Are We Present For The Banquet?

The Reading from the Holy Gospel according to St. Luke. (14:16-24)

Today we hear the beautiful parable about the great banquet. This reading is given to us today as we celebrate the Sunday of the Holy Forefathers of our Lord Jesus Christ. We are being reminded that the feast of the nativity (Christmas) is close at hand.

We are also reminded that the kingdom of God, the heavenly kingdom is like a great banquet given by a king. Because it is a great banquet and because God Himself is the generous king, He desires to invite as many people as possible to come and partake of this banquet, to celebrate with Him. After all, what kind of a celebration is it, when no one is there to celebrate and share in the joy with us? Why does the whole world celebrate Christmas? Because God invited humanity to share in the divinity of His only Son through the incarnation or the humanity of His Son. What an invitation! What a thing worthy of celebration! Of course over many centuries this celebration has become less religious and more cultural, a sign of the general decline of the Christian faith in the lives of the people. However it’s roots are solid.

In the reading, as our Lord Jesus Christ was teaching the people He reminded them that God, His Father, had invited many many people to the banquet and that many of them had rejected and would continue to reject the invitation in the future. Why did they reject the invitation? Was it because they were bad people? Not necessarily. Each one of the people in the parable had a very good excuse as to why they could not possibly come to the banquet. Can I tell you a secret? Nearly everyone who has ever contacted me to tell my why they couldn’t come to the divine liturgy on a Sunday morning had a good excuse in their own mind. That should terrify us because we easily fall into self-delusion and we think that our excuses will justify us before God. But when we read this parable we find out that this is not the case. One of the beautiful things about the gospels is that they are straightforward and leave no room for an escape.

God is loving, understanding and full of mercy. But God also gave us an invitation to dine with Him out of this same mercy and love for us. If we continually make excuses for why we are not dedicating time to prayer, to worship and to life in Christ then we have a problem.
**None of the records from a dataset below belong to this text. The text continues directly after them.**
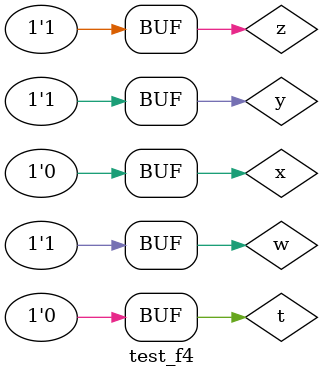
<source format=v>
module f4 (output s, input x, input y, input z, input w, input t); 
	 
	assign s = (~x & ~y & ~t) | (~x & y & ~w) | (x & ~y & ~w) | (x & y & ~z & t) | (x & y & z & w);
	
endmodule // f4 
	
module test_f4; 
	// definir dados 
	
	reg x; 
	reg b;
	reg z;
	reg w;
	reg t;
	
	wire s; 
	
	f4 modulo1 (s, x, y, z, w, t); 
	
	// parte principal 
	initial begin 
	
		$display("Exemplo0035 - Pedro Henrique Hardeman Guedes - 397260"); 
		$display("Test LU's module"); 
		x = 1; y = 0; z = 0; w = 0; t = 1;
	
	
	// projetar testes do modulo 
	$display("X  Y  Z  W  T  S");
	$monitor("%b  %b  %b  %b  %b  %b",x, y, z, w, t, s);
	#1 x = 0; y = 1; z = 1; w = 0; t = 0;
	#1 x = 1; y = 0; z = 0; w = 1; t = 1;
	#1 x = 0; y = 1; z = 1; w = 1; t = 0;
	
	end 
endmodule // test_f4 

// OBS.: DAR PREFERENCIA 'AS DESCRICOES POR PORTAS.
</source>
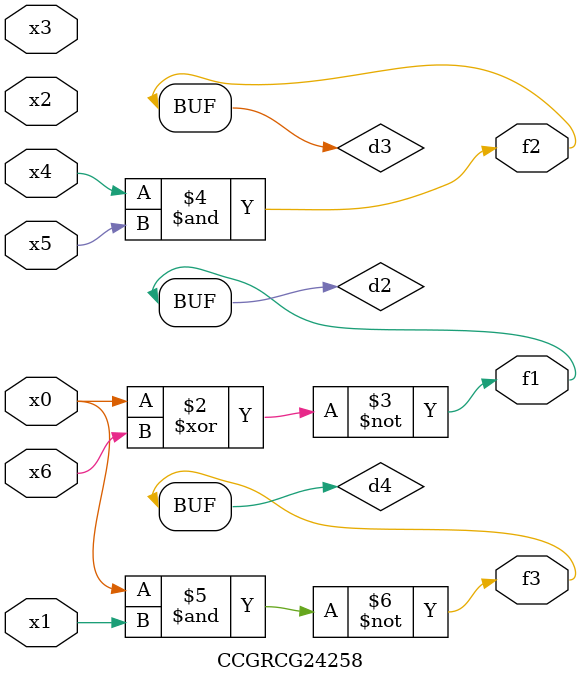
<source format=v>
module CCGRCG24258(
	input x0, x1, x2, x3, x4, x5, x6,
	output f1, f2, f3
);

	wire d1, d2, d3, d4;

	nor (d1, x0);
	xnor (d2, x0, x6);
	and (d3, x4, x5);
	nand (d4, x0, x1);
	assign f1 = d2;
	assign f2 = d3;
	assign f3 = d4;
endmodule

</source>
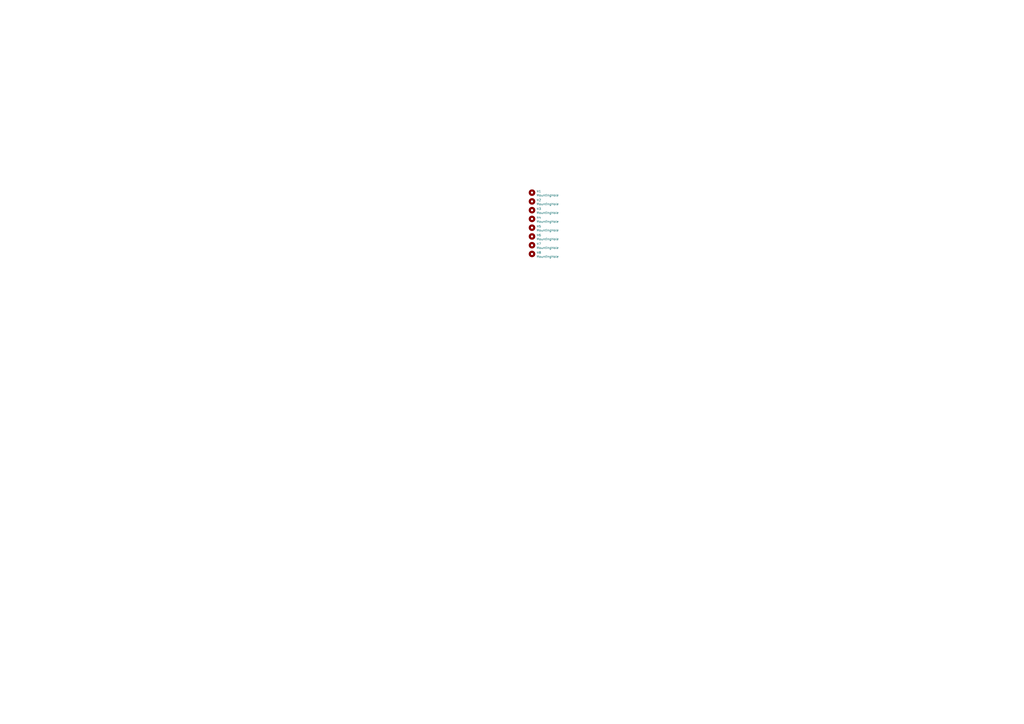
<source format=kicad_sch>
(kicad_sch (version 20210406) (generator eeschema)

  (uuid eee2ed29-ebd8-42fc-a09b-16243d02ef2c)

  (paper "A2")

  (title_block
    (title "Entropy")
    (date "2020-06-08")
    (rev "0.1")
    (company "Josh Johnson")
  )

  


  (symbol (lib_id "Mechanical:MountingHole") (at 308.61 111.76 0) (unit 1)
    (in_bom yes) (on_board yes) (fields_autoplaced)
    (uuid 8c447a3a-8aab-429e-936a-35a74d0a7f13)
    (property "Reference" "H1" (id 0) (at 311.1501 110.9991 0)
      (effects (font (size 1.27 1.27)) (justify left))
    )
    (property "Value" "MountingHole" (id 1) (at 311.1501 113.2978 0)
      (effects (font (size 1.27 1.27)) (justify left))
    )
    (property "Footprint" "MountingHole:MountingHole_2.2mm_M2" (id 2) (at 308.61 111.76 0)
      (effects (font (size 1.27 1.27)) hide)
    )
    (property "Datasheet" "~" (id 3) (at 308.61 111.76 0)
      (effects (font (size 1.27 1.27)) hide)
    )
  )

  (symbol (lib_id "Mechanical:MountingHole") (at 308.61 116.84 0) (unit 1)
    (in_bom yes) (on_board yes) (fields_autoplaced)
    (uuid 9dbd181f-ec6a-4d3a-b736-5016d5bbfbb6)
    (property "Reference" "H2" (id 0) (at 311.1501 116.0791 0)
      (effects (font (size 1.27 1.27)) (justify left))
    )
    (property "Value" "MountingHole" (id 1) (at 311.1501 118.3778 0)
      (effects (font (size 1.27 1.27)) (justify left))
    )
    (property "Footprint" "MountingHole:MountingHole_2.2mm_M2" (id 2) (at 308.61 116.84 0)
      (effects (font (size 1.27 1.27)) hide)
    )
    (property "Datasheet" "~" (id 3) (at 308.61 116.84 0)
      (effects (font (size 1.27 1.27)) hide)
    )
  )

  (symbol (lib_id "Mechanical:MountingHole") (at 308.61 121.92 0) (unit 1)
    (in_bom yes) (on_board yes) (fields_autoplaced)
    (uuid 6df80ee3-81dc-48f4-bb10-63fc1d2f2425)
    (property "Reference" "H3" (id 0) (at 311.1501 121.1591 0)
      (effects (font (size 1.27 1.27)) (justify left))
    )
    (property "Value" "MountingHole" (id 1) (at 311.1501 123.4578 0)
      (effects (font (size 1.27 1.27)) (justify left))
    )
    (property "Footprint" "MountingHole:MountingHole_2.2mm_M2" (id 2) (at 308.61 121.92 0)
      (effects (font (size 1.27 1.27)) hide)
    )
    (property "Datasheet" "~" (id 3) (at 308.61 121.92 0)
      (effects (font (size 1.27 1.27)) hide)
    )
  )

  (symbol (lib_id "Mechanical:MountingHole") (at 308.61 127 0) (unit 1)
    (in_bom yes) (on_board yes) (fields_autoplaced)
    (uuid 604d44c1-0db9-4413-adf6-f735c6eeb099)
    (property "Reference" "H4" (id 0) (at 311.1501 126.2391 0)
      (effects (font (size 1.27 1.27)) (justify left))
    )
    (property "Value" "MountingHole" (id 1) (at 311.1501 128.5378 0)
      (effects (font (size 1.27 1.27)) (justify left))
    )
    (property "Footprint" "MountingHole:MountingHole_2.2mm_M2" (id 2) (at 308.61 127 0)
      (effects (font (size 1.27 1.27)) hide)
    )
    (property "Datasheet" "~" (id 3) (at 308.61 127 0)
      (effects (font (size 1.27 1.27)) hide)
    )
  )

  (symbol (lib_id "Mechanical:MountingHole") (at 308.61 132.08 0) (unit 1)
    (in_bom yes) (on_board yes) (fields_autoplaced)
    (uuid e63f17dc-ddb9-4754-b183-4eea5ee4a150)
    (property "Reference" "H5" (id 0) (at 311.1501 131.3191 0)
      (effects (font (size 1.27 1.27)) (justify left))
    )
    (property "Value" "MountingHole" (id 1) (at 311.1501 133.6178 0)
      (effects (font (size 1.27 1.27)) (justify left))
    )
    (property "Footprint" "MountingHole:MountingHole_2.2mm_M2" (id 2) (at 308.61 132.08 0)
      (effects (font (size 1.27 1.27)) hide)
    )
    (property "Datasheet" "~" (id 3) (at 308.61 132.08 0)
      (effects (font (size 1.27 1.27)) hide)
    )
  )

  (symbol (lib_id "Mechanical:MountingHole") (at 308.61 137.16 0) (unit 1)
    (in_bom yes) (on_board yes) (fields_autoplaced)
    (uuid 81f8939b-13ce-4e38-b1d8-288def53ca28)
    (property "Reference" "H6" (id 0) (at 311.1501 136.3991 0)
      (effects (font (size 1.27 1.27)) (justify left))
    )
    (property "Value" "MountingHole" (id 1) (at 311.1501 138.6978 0)
      (effects (font (size 1.27 1.27)) (justify left))
    )
    (property "Footprint" "MountingHole:MountingHole_2.2mm_M2" (id 2) (at 308.61 137.16 0)
      (effects (font (size 1.27 1.27)) hide)
    )
    (property "Datasheet" "~" (id 3) (at 308.61 137.16 0)
      (effects (font (size 1.27 1.27)) hide)
    )
  )

  (symbol (lib_id "Mechanical:MountingHole") (at 308.61 142.24 0) (unit 1)
    (in_bom yes) (on_board yes) (fields_autoplaced)
    (uuid b64de3e5-e324-4c09-af81-403e2350cb74)
    (property "Reference" "H7" (id 0) (at 311.1501 141.4791 0)
      (effects (font (size 1.27 1.27)) (justify left))
    )
    (property "Value" "MountingHole" (id 1) (at 311.1501 143.7778 0)
      (effects (font (size 1.27 1.27)) (justify left))
    )
    (property "Footprint" "MountingHole:MountingHole_2.2mm_M2" (id 2) (at 308.61 142.24 0)
      (effects (font (size 1.27 1.27)) hide)
    )
    (property "Datasheet" "~" (id 3) (at 308.61 142.24 0)
      (effects (font (size 1.27 1.27)) hide)
    )
  )

  (symbol (lib_id "Mechanical:MountingHole") (at 308.61 147.32 0) (unit 1)
    (in_bom yes) (on_board yes) (fields_autoplaced)
    (uuid 6b9c9623-6dc5-465f-b690-6cbd4d9bade1)
    (property "Reference" "H8" (id 0) (at 311.1501 146.5591 0)
      (effects (font (size 1.27 1.27)) (justify left))
    )
    (property "Value" "MountingHole" (id 1) (at 311.1501 148.8578 0)
      (effects (font (size 1.27 1.27)) (justify left))
    )
    (property "Footprint" "MountingHole:MountingHole_2.2mm_M2" (id 2) (at 308.61 147.32 0)
      (effects (font (size 1.27 1.27)) hide)
    )
    (property "Datasheet" "~" (id 3) (at 308.61 147.32 0)
      (effects (font (size 1.27 1.27)) hide)
    )
  )

  (sheet_instances
    (path "/" (page "1"))
  )

  (symbol_instances
    (path "/8c447a3a-8aab-429e-936a-35a74d0a7f13"
      (reference "H1") (unit 1) (value "MountingHole") (footprint "MountingHole:MountingHole_2.2mm_M2")
    )
    (path "/9dbd181f-ec6a-4d3a-b736-5016d5bbfbb6"
      (reference "H2") (unit 1) (value "MountingHole") (footprint "MountingHole:MountingHole_2.2mm_M2")
    )
    (path "/6df80ee3-81dc-48f4-bb10-63fc1d2f2425"
      (reference "H3") (unit 1) (value "MountingHole") (footprint "MountingHole:MountingHole_2.2mm_M2")
    )
    (path "/604d44c1-0db9-4413-adf6-f735c6eeb099"
      (reference "H4") (unit 1) (value "MountingHole") (footprint "MountingHole:MountingHole_2.2mm_M2")
    )
    (path "/e63f17dc-ddb9-4754-b183-4eea5ee4a150"
      (reference "H5") (unit 1) (value "MountingHole") (footprint "MountingHole:MountingHole_2.2mm_M2")
    )
    (path "/81f8939b-13ce-4e38-b1d8-288def53ca28"
      (reference "H6") (unit 1) (value "MountingHole") (footprint "MountingHole:MountingHole_2.2mm_M2")
    )
    (path "/b64de3e5-e324-4c09-af81-403e2350cb74"
      (reference "H7") (unit 1) (value "MountingHole") (footprint "MountingHole:MountingHole_2.2mm_M2")
    )
    (path "/6b9c9623-6dc5-465f-b690-6cbd4d9bade1"
      (reference "H8") (unit 1) (value "MountingHole") (footprint "MountingHole:MountingHole_2.2mm_M2")
    )
  )
)

</source>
This invitation from God is about our life of worship, the life of the Church and this is most relevant in the celebration of the Divine Liturgy.

What we do on Sunday morning is really important, it is the earthly fulfillment of the heavenly banquet in as much as it is possible for us. St. Sophrony of Essex writes that “The Divine Liturgy is the way we know God and the way God becomes known to us…every Divine Liturgy is a Theophany. The body of Christ appears. Every member of the Church is an icon of the kingdom of God.”

Every day of the week is connected to the other. Every day is an opportunity to accept or reject the invitation of Christ in our hearts. Every day leads us back to Sunday, the Lord’s day, the day of the resurrection. Every day is either an affirmation of our Sunday lives or a denial of what we do on Sunday morning. Every day and every choice of every day either reinforces our worship or erodes it.

I mentioned to the parents on Tuesday night that part of raising our teens to become holy men and women is to immerse them in the life of the Church, the life of Christ both inside and outside the walls of the church. That is the easiest way to learn a language, immersion. Certainly there are times when we have legitimate reasons why we can’t make it to the church to worship. Certainly there are times when we can’t keep our home prayer rules and our other spiritual disciplines but we have to be careful not to be like the folks in this parable. Perhaps we need to look at our life and reprioritize things to focus on Christ our God.

“But Father, we are already here! Are we “off the hook’?” Absolutely not! We have done good by choosing to be here. But you can be here in the body and far away in the mind and heart. You could already be at coffee hour in your mind, or at lunch, or in a multitude of other possible places. You could also be here and faithful today but the rest of the week you contradict the teachings of Christ in your life. We are invited to go deeper in our life of worship so that it will be true worship done with our whole person and not simply our physical presence in this place. When this type of integrated worship happens that is something really special. That is how we fully accept the invitation to the banquet and in turn we find that our participation in the banquet transforms us!

St. John of Shanghai and San Francisco writes, “For a man’s complete sanctification, the body of the servant of the Lord must be united with the Body of Christ, and this is accomplished in the Mystery of Holy Communion. The true Body and the true Blood of Christ which we receive become part of the great Body of Christ. Of course, for union with Christ, the mere conjoining of our body with the Body of Christ does not suffice. The consumption of the Body of Christ becomes beneficial when in spirit we strive towards Him and unite ourselves with Him. Receiving the Body of Christ, while turning away from Him in spirit, is like the contact with Christ which they had who struck Him and mocked and crucified Him. Their contact with Him served not for their salvation and healing, but for their condemnation. But those who partake with piety, love and readiness to serve Him, closely unite themselves with Him and become instruments of His Divine will.”

May we run to accept this divine invitation to share in the life of God. AMEN.